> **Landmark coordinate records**

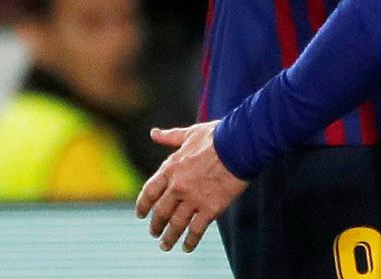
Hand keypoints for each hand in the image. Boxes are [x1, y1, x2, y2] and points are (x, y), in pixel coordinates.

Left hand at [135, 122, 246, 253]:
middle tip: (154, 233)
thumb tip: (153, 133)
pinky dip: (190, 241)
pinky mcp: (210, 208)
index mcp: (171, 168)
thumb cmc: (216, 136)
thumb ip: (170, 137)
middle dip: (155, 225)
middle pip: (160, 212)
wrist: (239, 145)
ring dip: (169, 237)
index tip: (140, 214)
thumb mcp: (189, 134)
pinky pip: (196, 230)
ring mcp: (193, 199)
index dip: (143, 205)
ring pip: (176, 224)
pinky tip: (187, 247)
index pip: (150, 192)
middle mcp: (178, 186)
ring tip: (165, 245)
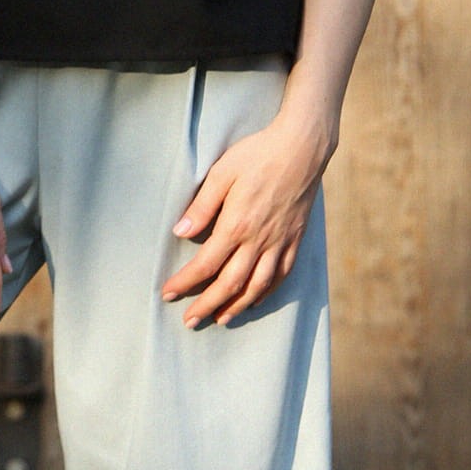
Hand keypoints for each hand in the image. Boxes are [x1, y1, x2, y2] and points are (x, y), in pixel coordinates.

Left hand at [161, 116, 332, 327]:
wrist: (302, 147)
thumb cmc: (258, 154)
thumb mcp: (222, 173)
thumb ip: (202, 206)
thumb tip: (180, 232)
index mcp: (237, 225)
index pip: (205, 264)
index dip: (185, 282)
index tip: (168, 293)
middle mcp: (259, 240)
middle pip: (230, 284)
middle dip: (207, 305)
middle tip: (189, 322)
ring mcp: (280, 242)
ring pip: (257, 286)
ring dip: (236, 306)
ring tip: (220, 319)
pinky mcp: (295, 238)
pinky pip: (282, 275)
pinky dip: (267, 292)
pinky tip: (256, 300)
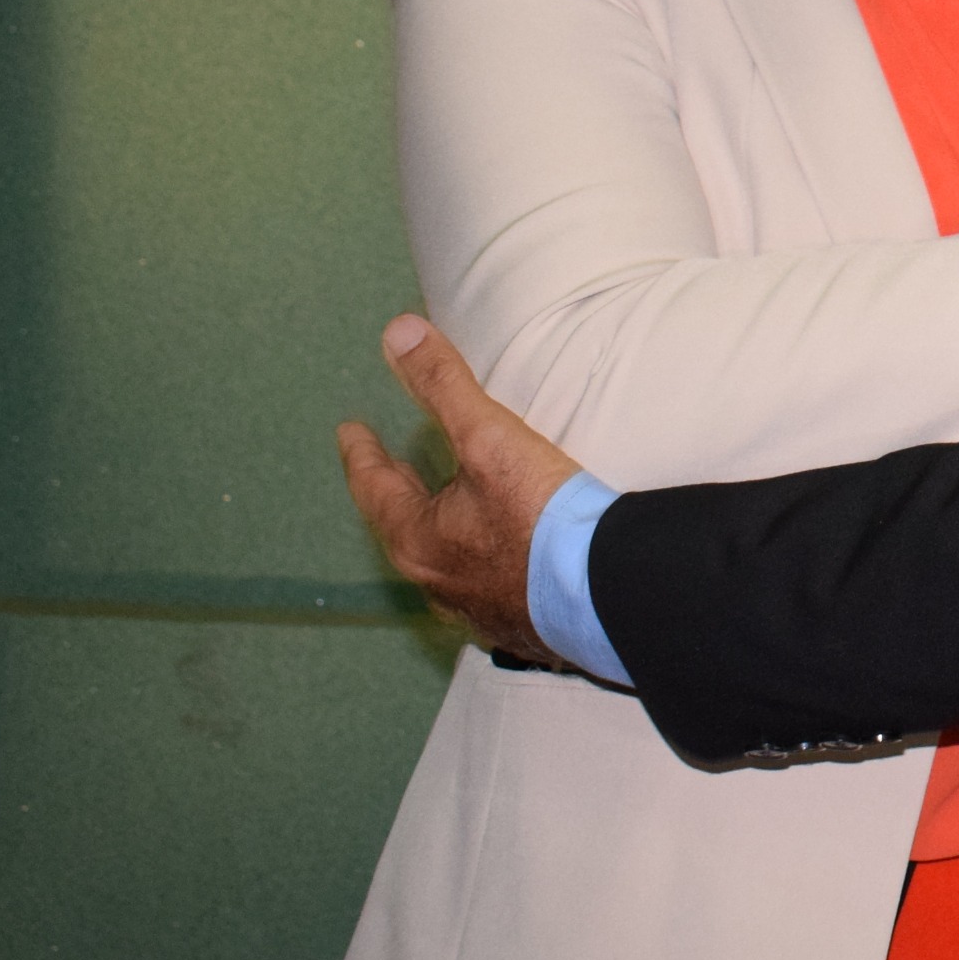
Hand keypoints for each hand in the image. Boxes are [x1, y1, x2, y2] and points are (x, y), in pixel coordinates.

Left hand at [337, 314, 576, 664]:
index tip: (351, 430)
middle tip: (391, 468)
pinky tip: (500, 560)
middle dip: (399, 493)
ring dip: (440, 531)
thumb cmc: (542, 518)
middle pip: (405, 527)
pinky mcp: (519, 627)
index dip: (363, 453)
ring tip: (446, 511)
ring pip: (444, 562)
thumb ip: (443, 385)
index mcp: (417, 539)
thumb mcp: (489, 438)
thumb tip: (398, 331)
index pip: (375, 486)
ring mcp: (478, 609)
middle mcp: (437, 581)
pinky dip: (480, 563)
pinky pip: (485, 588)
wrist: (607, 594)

> **TASK BRIEF**
Only the lines that hold the word "thumb" are wanted; each should be pulled from the records.

> **ANSWER FOR THE TASK**
thumb tip: (153, 133)
thumb cmc: (216, 136)
thumb ip: (170, 137)
thumb mcp: (189, 134)
thumb cmc: (258, 154)
thumb mcp: (222, 173)
thumb ip: (202, 206)
thumb tip: (180, 232)
thumb cmc: (542, 518)
thumb ip: (443, 385)
thumb mcp: (489, 438)
thumb tip: (398, 331)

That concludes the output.